Speaking at a forum in the US Capitol, Muhammad Ali Jr. said he was detained for more than 90 minutes and was asked by the Customs and Border Patrol officials about his name and religion.
"I felt like my human rights were abused. I felt just like I felt at my father's funeral. I didn't know what to think. I was just dumbfounded," Ali said.
Ali and his mother, Khalilah Camacho-Ali, recounted their ordeal at Florida's Fort Lauderdale-Hollywood International Airport on February 7, when they were interrogated at length as they returned from a trip to Jamaica.
"I believe they were religiously and racially profiling," the 44-year-old said, adding that officials likely thought he "must be a terrorist" because he is African-American and Muslim.
Ali and his mother expressed concern that other Americans and immigrants are being similarly targeted by officials emboldened by Trump's rhetoric and policies.

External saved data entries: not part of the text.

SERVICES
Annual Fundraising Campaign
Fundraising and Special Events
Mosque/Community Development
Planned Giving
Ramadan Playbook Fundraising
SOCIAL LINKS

"That makes me feel like we're going back into slavery," Ali said.
"I've never felt so uncomfortable being in my own country," added Camacho-Ali, who like her world champion boxer ex-husband converted to Islam after they got married in 1967.
She said the "Step Into the Ring" campaign -- which uses the Twitter hashtag #AlivsTrump -- has the backing of boxing greats including Evander Holyfield and Sugar Ray Leonard.
Trump's new travel ban denies US entry to all refugees for 120 days and halts for 90 days the granting of visas to nationals from Syria, Iran, Libya, Somalia, Yemen and Sudan.
The White House cites national security in justifying the ban, but experts and lawmakers at the forum argued it is unconstitutional and cruel.
Immigration lawyer David Leopold told the forum there has been a rise in such detentions, "the direct result of an administration in the process of transforming the president's ugly and inflammatory campaign rhetoric into national policy."
Congressman John Conyers warned that the administration has been "eviscerating" people's due process rights.
"Our nation now stands on the verge of turning away from our historic role as a place of refuge and a beacon of tolerance, instead heading down a path of paranoia," he said.
Conyers has introduced the End Racial Profiling Act, which would bar law enforcement from engaging in racial profiling. Ali urged Congress to pass the bill.